О детстве Дзержинский хотел вспоминать ещё меньше. Хотел его забыть, выбросить из памяти. Стиснув зубы он почти со злобой ответил:
– Когда мне было пять лет, мой отец умер от туберкулёза. Он лежал на своей кровати в белых простынях, на которых застывали тёмные брызги его крови… Когда мне было десять мы с братьями и сёстрами играли всяческими предметами в заброшенном кабинете отца. Среди них было ружьё. Все годы после смети отца оно оставалось заряженным. Из него я случайно убил свою сестру… Вот два моих самых ярких впечатления о детстве! Продолжать?
– Возможно, это и хорошо…
– Что хорошо? – циничность Троцкого прибавила Дзержинскому злости, он залпом выпил коньяк.
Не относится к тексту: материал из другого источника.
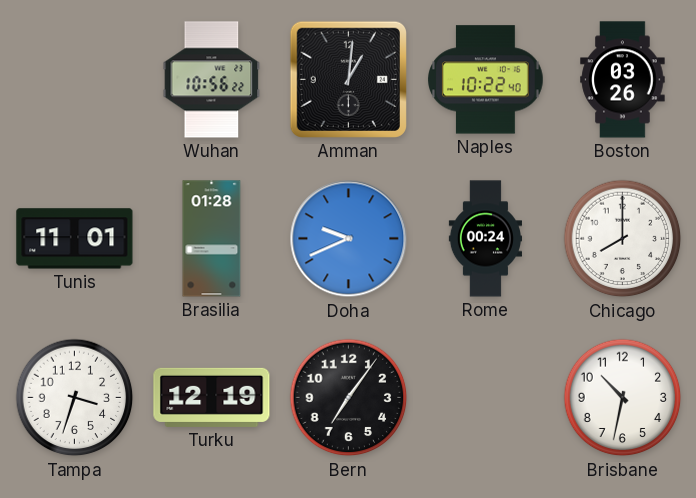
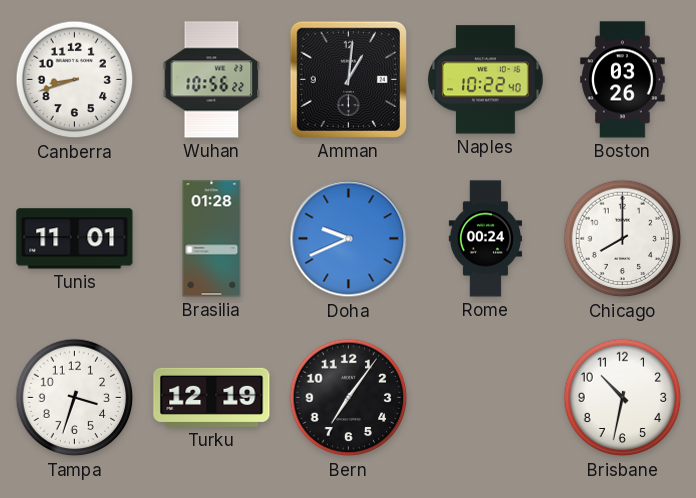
Canberra: none -> 8:42
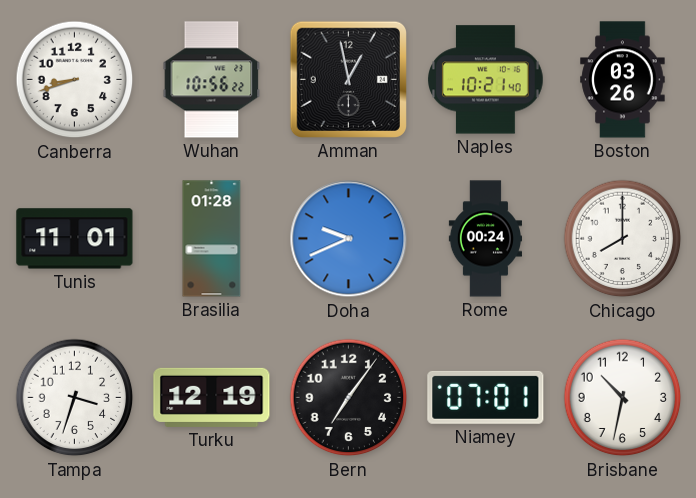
Amman: 1:01 -> 12:58
Naples: 10:22 -> 10:21
Niamey: none -> 07:01
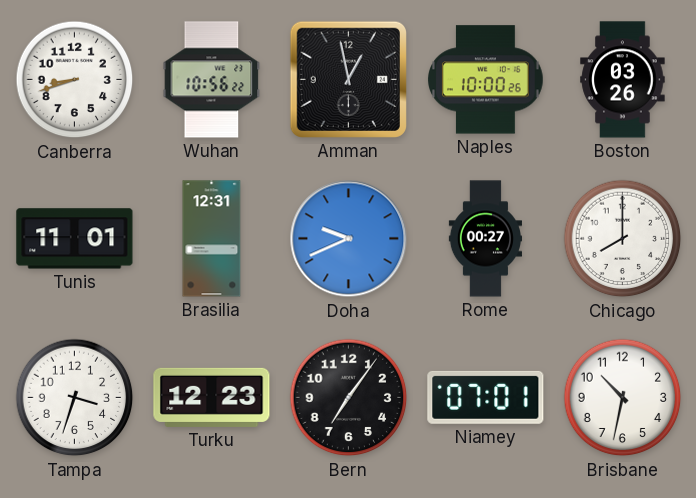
Naples: 10:21 -> 10:00
Brasilia: 01:28 -> 12:31
Rome: 00:24 -> 00:27
Turku: 12:19 -> 12:23
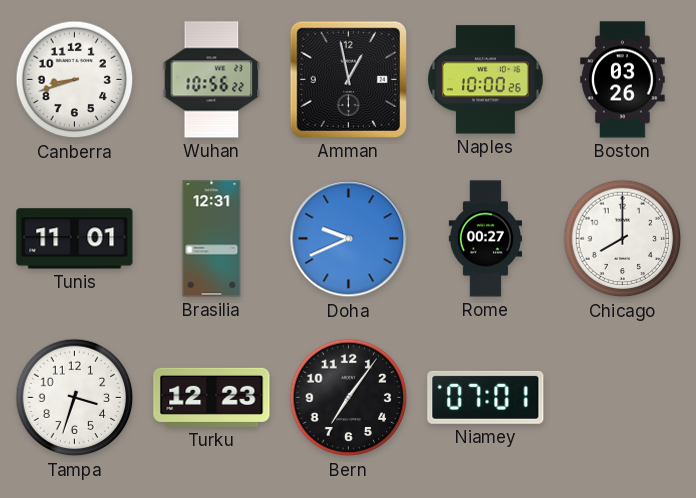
Brisbane: 10:32 -> none
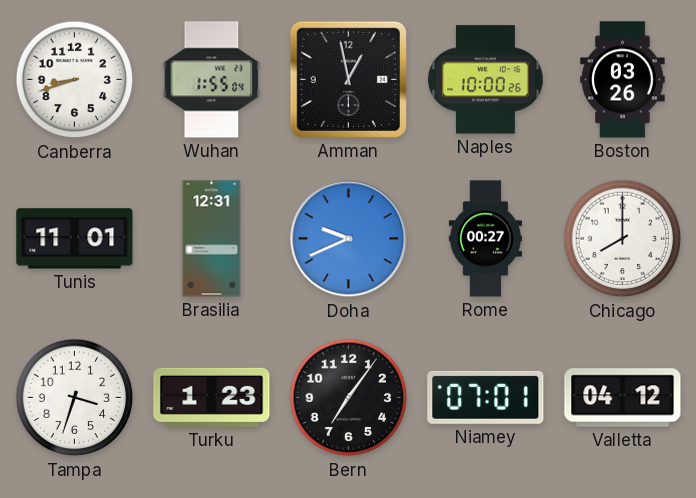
Wuhan: 10:56 -> 1:55
Turku: 12:23 -> 1:23
Valletta: none -> 04:12
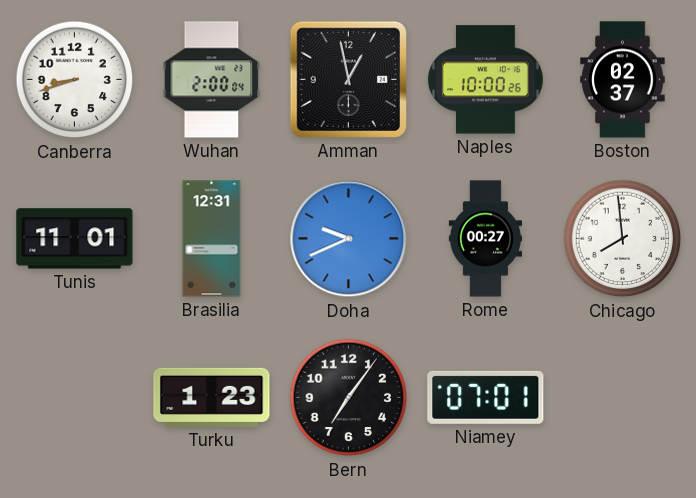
Wuhan: 1:55 -> 2:00
Boston: 03:26 -> 02:37
Chicago: 8:00 -> 7:59
Tampa: 3:33 -> none
Valletta: 04:12 -> none
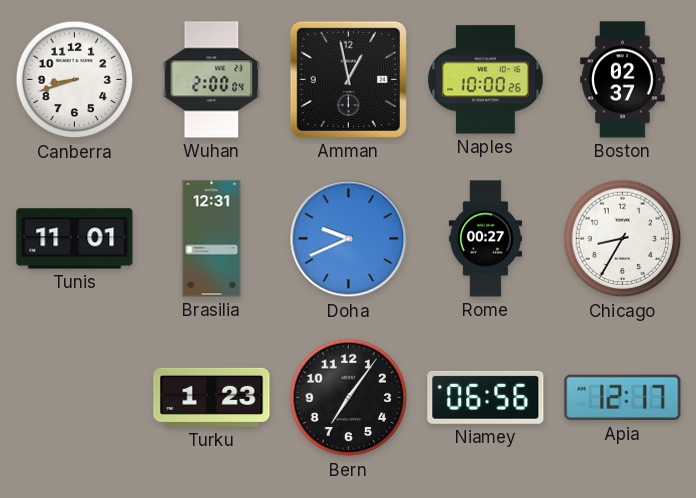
Chicago: 7:59 -> 8:35
Niamey: 07:01 -> 06:56
Apia: none -> 12:17
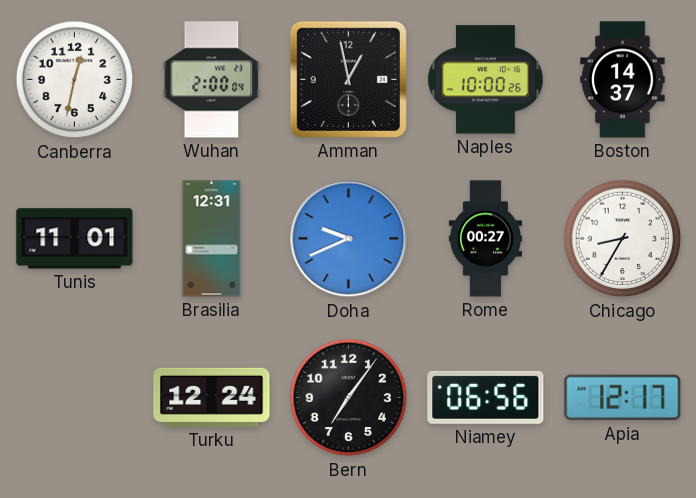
Canberra: 8:42 -> 12:32
Boston: 02:37 -> 14:37
Turku: 1:23 -> 12:24
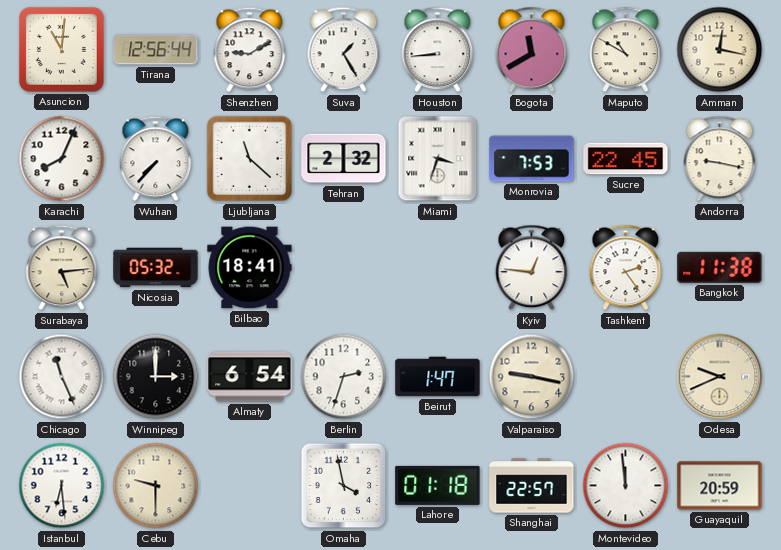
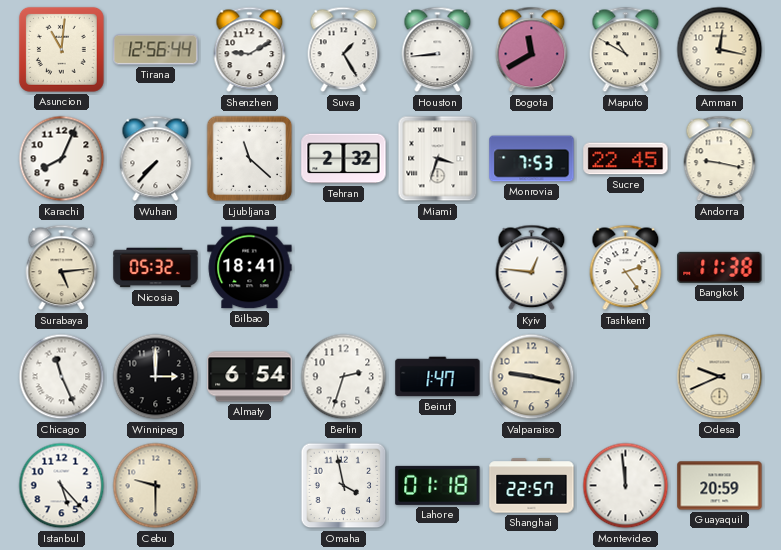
Istanbul: 6:29 -> 5:23
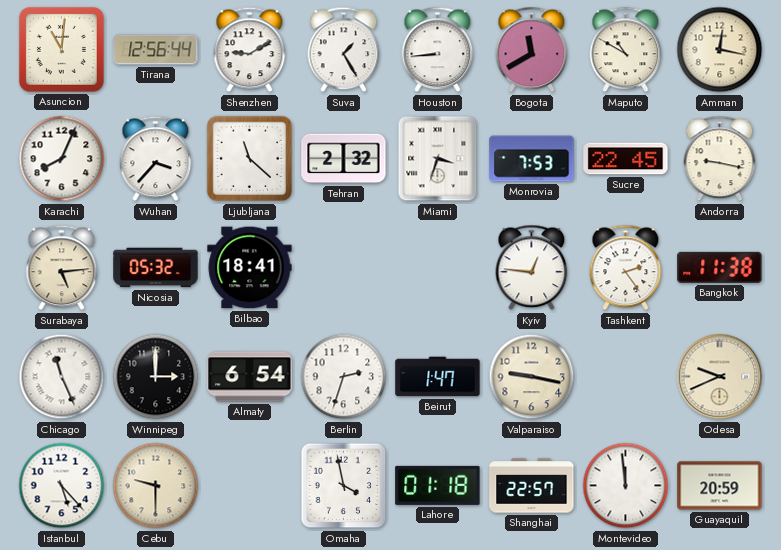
Wuhan: 7:37 -> 3:37
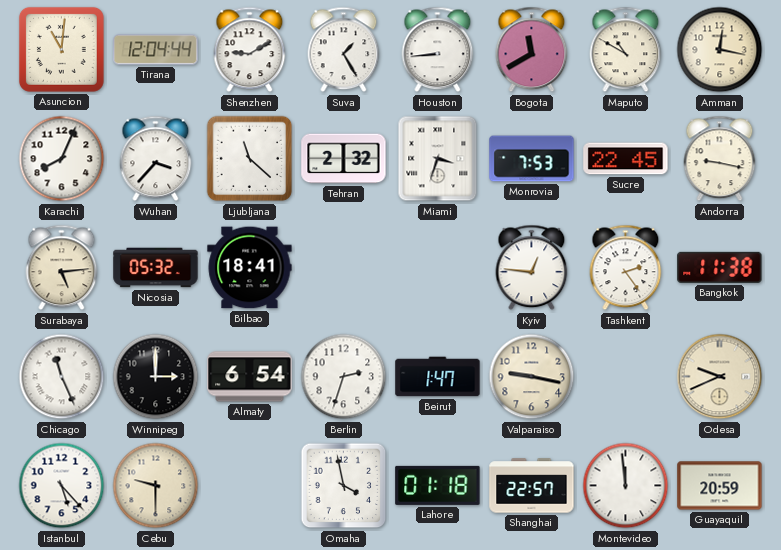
Tirana: 12:56 -> 12:04
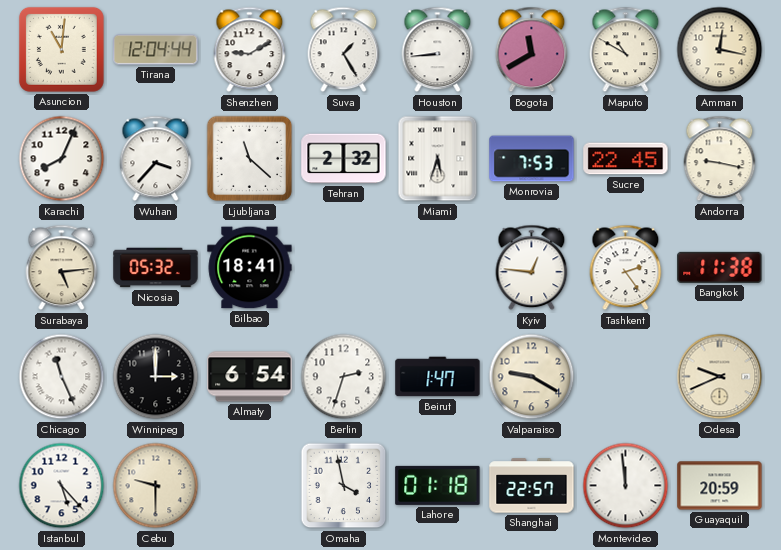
Miami: 3:33 -> 5:33
Valparaiso: 9:17 -> 9:20
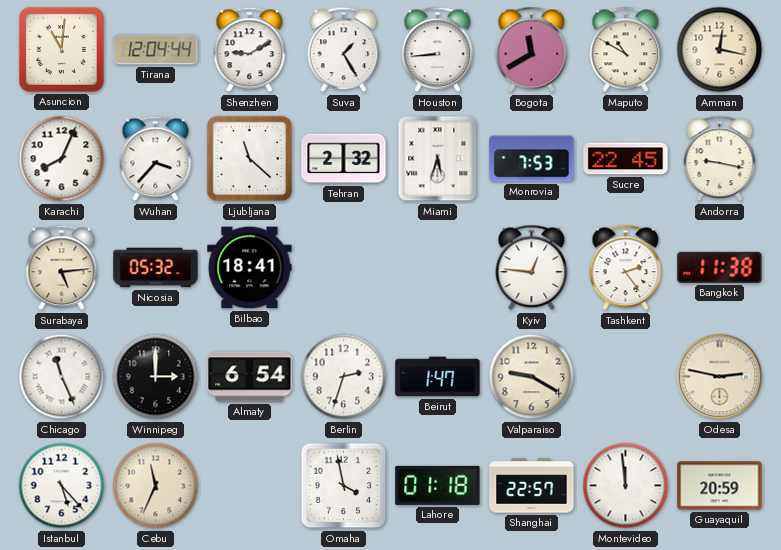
Odesa: 9:41 -> 2:47
Cebu: 9:30 -> 11:34
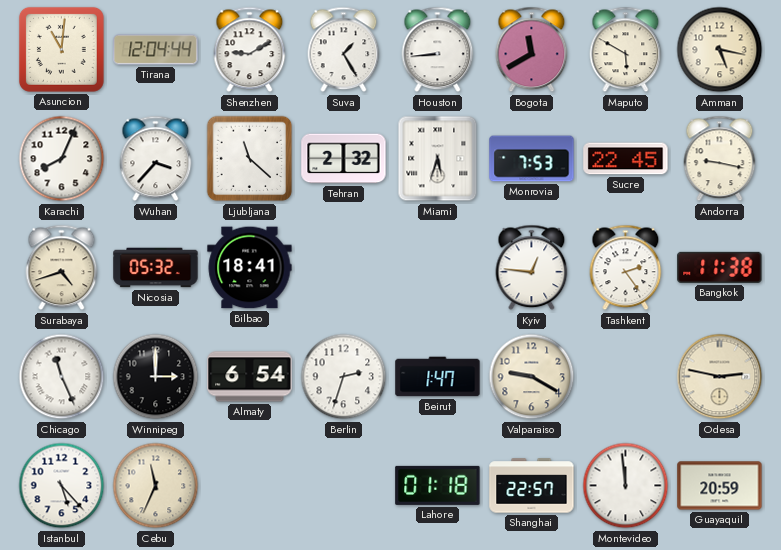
Maputo: 10:50 -> 5:50
Amman: 12:17 -> 5:17
Surabaya: 5:14 -> 4:42
Omaha: 3:58 -> none
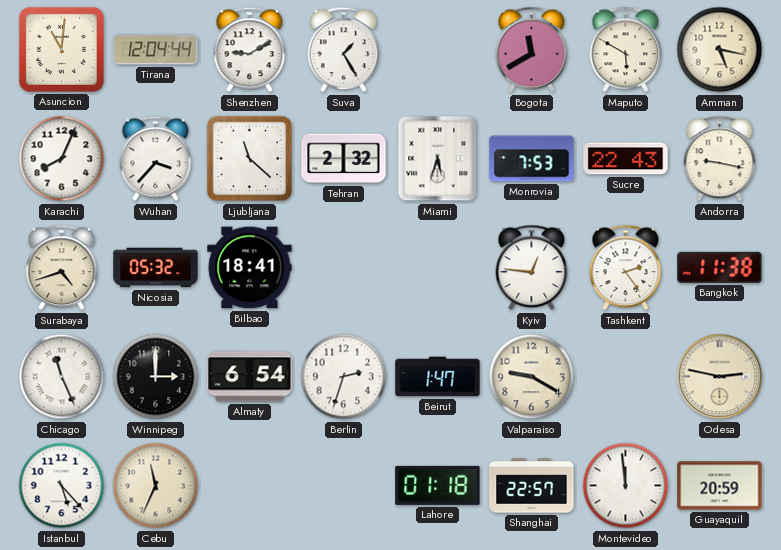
Houston: 8:44 -> none
Sucre: 22:45 -> 22:43
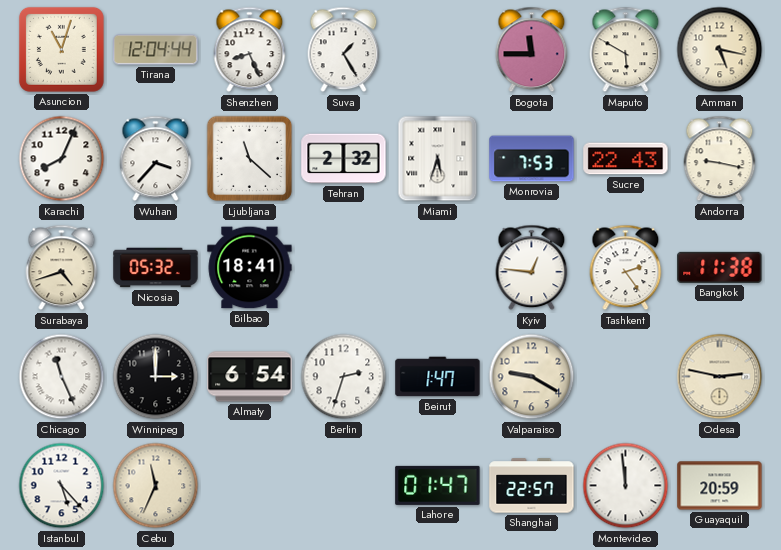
Asuncion: 11:01 -> 11:03
Shenzhen: 9:10 -> 8:26
Bogota: 11:40 -> 11:45
Lahore: 01:18 -> 01:47
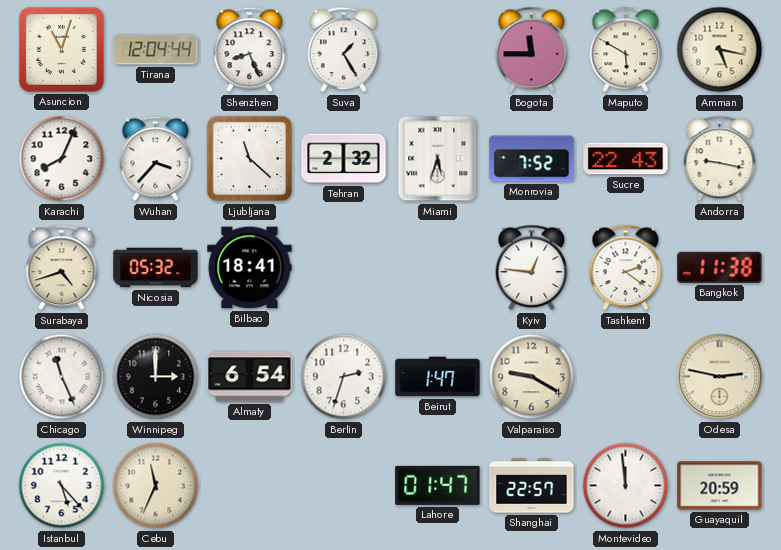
Monrovia: 7:53 -> 7:52
Tashkent: 2:24 -> 2:21
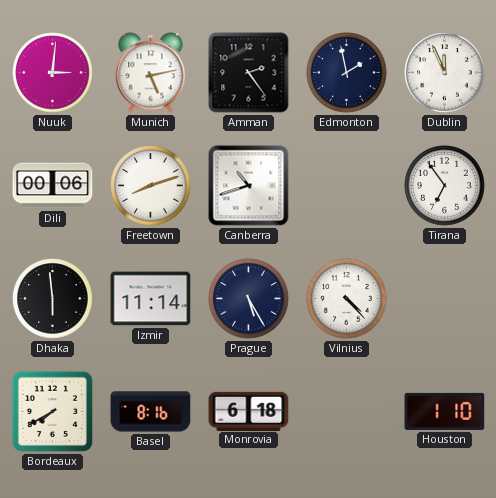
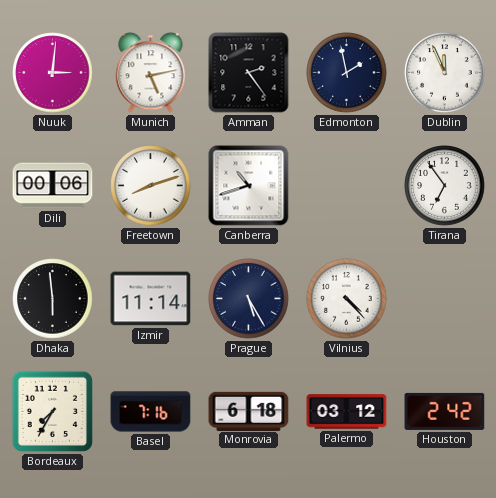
Bordeaux: 7:40 -> 7:35
Basel: 8:16 -> 7:16
Palermo: none -> 03:12
Houston: 1:10 -> 2:42
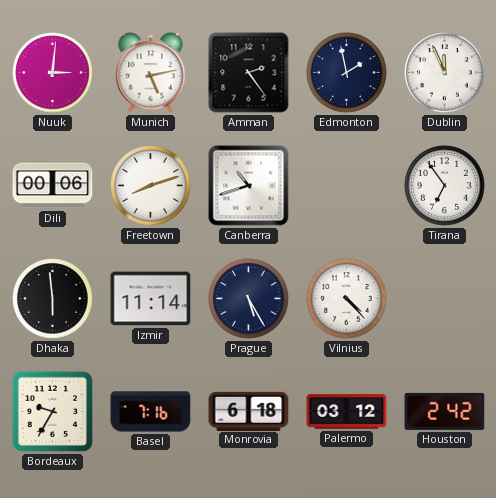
Bordeaux: 7:35 -> 9:35
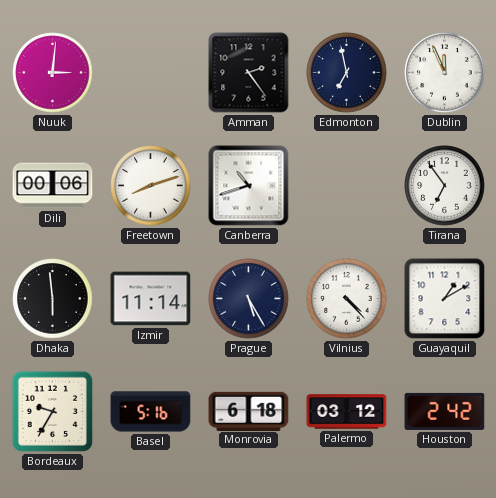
Munich: 5:13 -> none
Edmonton: 1:58 -> 6:58
Guayaquil: none -> 1:10
Basel: 7:16 -> 5:16
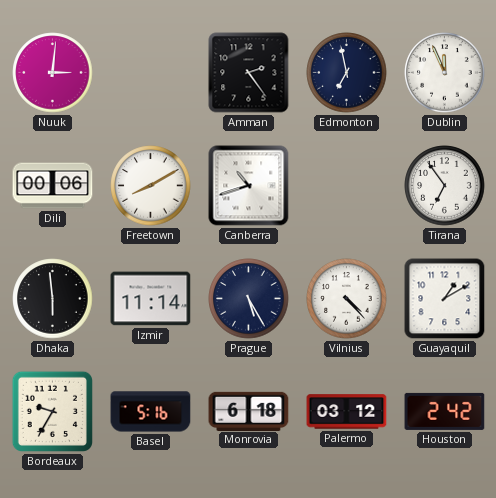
Freetown: 8:12 -> 8:10
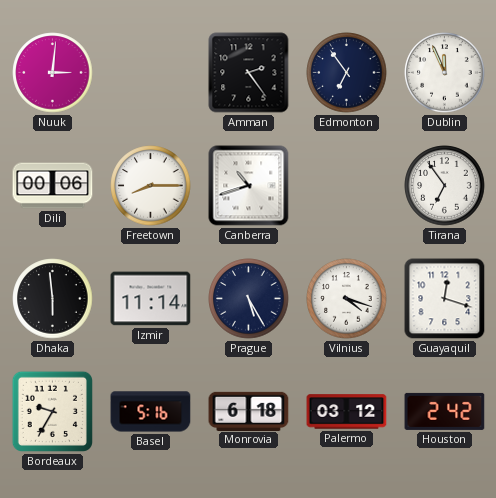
Edmonton: 6:58 -> 6:54
Freetown: 8:10 -> 8:15
Vilnius: 4:23 -> 4:18
Guayaquil: 1:10 -> 12:18
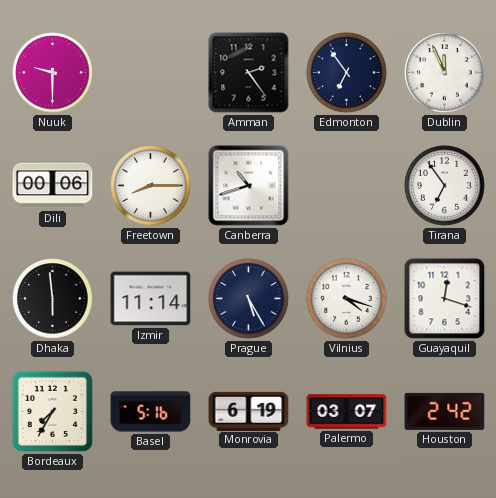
Nuuk: 3:01 -> 9:30
Bordeaux: 9:35 -> 7:35
Monrovia: 6:18 -> 6:19
Palermo: 03:12 -> 03:07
– Что ваше детство и юность прошли именно так! Вы с ранних лет узнали, что такое боль, что такое кровь. Теперь, в самый ответственный момент, вы не дрогнете. А иной дрогнет…
– Погодите! Но ведь ещё я и был счастлив!.. – Дзержинский сам не понимал, зачем начал это говорить, но слишком его возмутил тон Троцкого, – Я знал любовь!
– О… А вот любовь это плохо!
– Плохо? Любовь – творец всего доброго, возвышенного, сильного, теплого и светлого, – спокойствие постепенно возвращалось.
Троцкий приподнял свои очки и посмотрел Дзержинскому в глаза.
– Поразительно слышать от вас такие вещи! Будто беседую не с народным комиссаром, а с христианским проповедником!